◆ **Exercise directions**
Every line from the one with "TABLE 2 | Component Loadings." to the one with "Table 4. Standardized", including those two, is to be copied exactly; all other lines of the entries below are left out.

◆ **Source material**
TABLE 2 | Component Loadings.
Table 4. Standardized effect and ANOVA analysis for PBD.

--

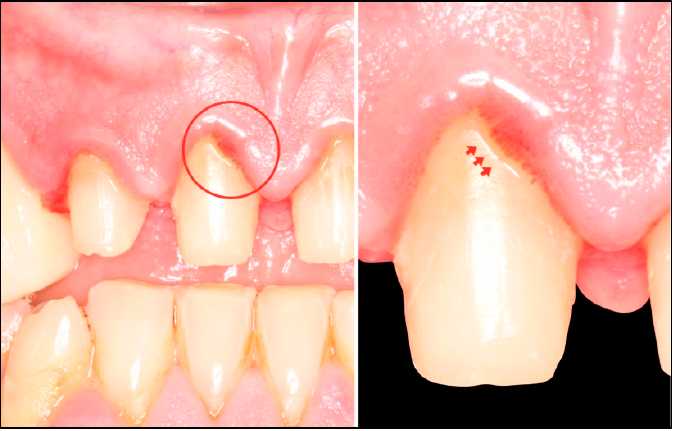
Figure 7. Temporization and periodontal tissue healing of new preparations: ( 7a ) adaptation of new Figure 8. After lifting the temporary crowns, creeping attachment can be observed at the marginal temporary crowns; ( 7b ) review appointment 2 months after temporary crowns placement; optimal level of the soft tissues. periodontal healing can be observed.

==

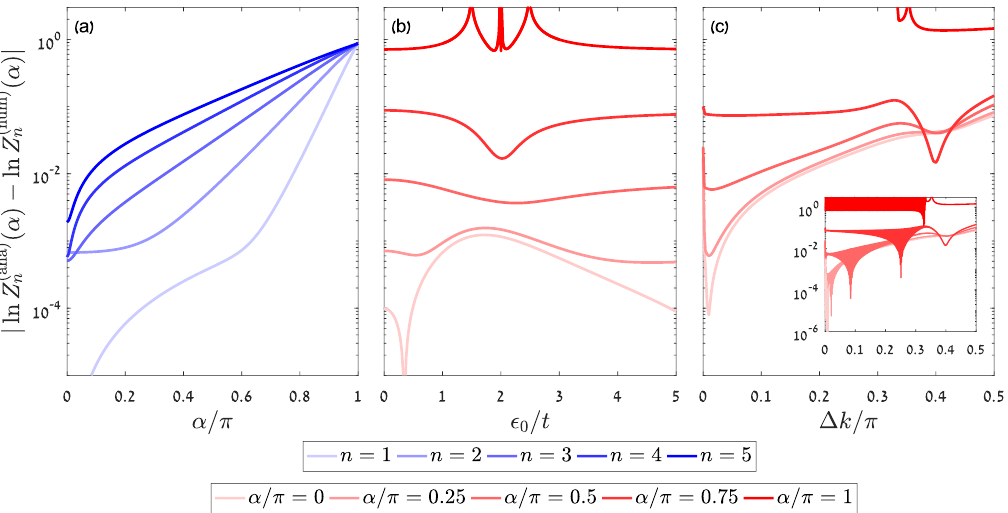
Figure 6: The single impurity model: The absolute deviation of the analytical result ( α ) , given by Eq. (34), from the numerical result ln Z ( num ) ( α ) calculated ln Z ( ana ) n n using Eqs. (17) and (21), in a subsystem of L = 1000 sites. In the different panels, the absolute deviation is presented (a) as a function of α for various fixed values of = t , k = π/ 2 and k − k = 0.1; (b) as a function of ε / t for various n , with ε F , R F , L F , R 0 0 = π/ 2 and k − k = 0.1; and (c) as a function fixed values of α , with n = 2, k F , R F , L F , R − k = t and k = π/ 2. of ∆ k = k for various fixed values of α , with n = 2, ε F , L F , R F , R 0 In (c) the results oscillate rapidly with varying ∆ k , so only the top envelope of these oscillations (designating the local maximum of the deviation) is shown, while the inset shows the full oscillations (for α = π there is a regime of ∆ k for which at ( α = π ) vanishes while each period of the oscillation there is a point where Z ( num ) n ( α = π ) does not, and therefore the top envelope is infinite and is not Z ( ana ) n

◆ **Output below**
TABLE 2 | Component Loadings.
Table 4. Standardized effect and ANOVA analysis for PBD.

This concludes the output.